Anastasiades, who said he wouldn’t talk either as long as Turkey is still drilling, said that he wants a new initiative from the UN, with the backing of the United States and the EU, although Turkey rejects any role for the EU.

He said he told US Undersecretary of State Victoria Nuland when she visited the island earlier in April that he was open to the idea of talking again but she, too, has been unable to get Tatar to budge.

Asked if Russia’s invasion of Ukraine would impact Cyprus’ hopes of becoming whole again, or finding some solution to what looks like permanent partition – which Tatar said he wants – Anastasiades told the paper that, “I have the impression that the Ukrainian crisis is an opportunity for Europe, the Americans, but also the United Nations to create conditions for resolving outstanding problems related to the causes of the Ukrainian war.”

It was well known, he added, that the EU was looking for alternative energy sources and these sources were available in the Levantine basin and in the Eastern Mediterranean, either through Israeli, Egyptian or Cypriot deposits.

“It is now even more urgent to see an initiative from the EU and the UN but also from the United States, which says it would like to see Turkey involved in the Mediterranean,” Anastasiades said.

With the US siding with Turkish objections to the proposed EastMed pipeline involving Cyprus, Greece and Israel and pulling its support, Erdogan also got an advantage when Washington said Turkey should take part in energy hunts after earlier saying that was Cyprus’ sovereign right in its own waters.

Anastasiades put up conditions that would likely be deal-breakers, including for Turkey to back off drilling and for a solution that is baed on a federal state, free of guarantors and “consequently a dependence on the influences of third countries.”

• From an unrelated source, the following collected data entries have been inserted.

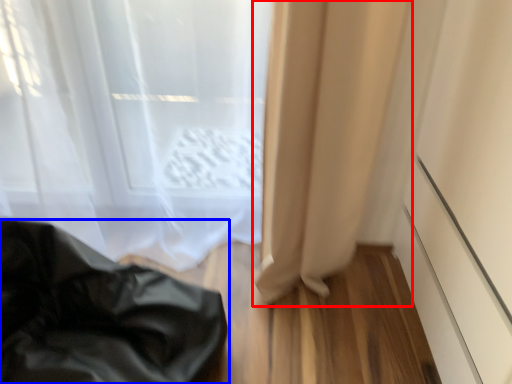
Question: Which point is closer to the camera, curtain (highlighted by a red box) or furniture (highlighted by a blue box)?

Choices:
 (A) curtain
 (B) furniture

Answer: (B)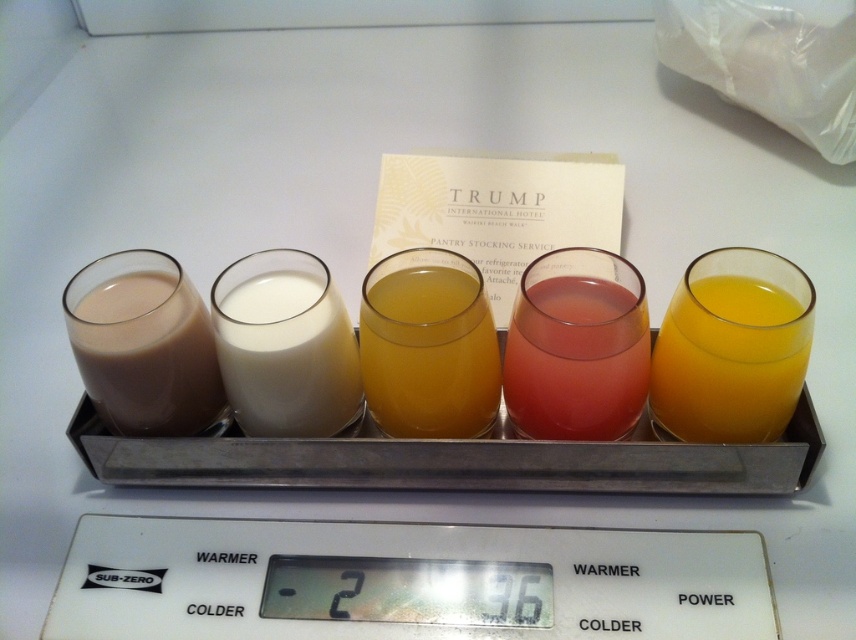
You are a delivery person who just placed a package on a point at coordinates point [446,269] in the Sub Zero refrigerator. The package is 12 inches thick. Will the package fit without protruding from the refrigerator?

The distance of point [446,269] from camera is 24.75 inches. Since the package is 12 inches thick, it will fit as 12 is less than 24.75.

You are organizing items in a refrigerator and need to place the white plastic scale at lower center and the matte brown liquid at left. Which item takes up more vertical space?

The matte brown liquid at left takes up more vertical space than the white plastic scale at lower center because the white plastic scale at lower center is not as tall as matte brown liquid at left.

Turkey, along with Greece and the former Colonial ruler the United Kingdom, which still has bases on the islands, is a guarantor of security but there is also a UN peacekeeping force and Anastasiades doesn’t want foreign countries.

He said he wanted in March to raise the idea of the talks restarting under the aegis of the UN, EU and US but the Russian invasion of Ukraine put all other geopolitical issues around the world essentially on hold now.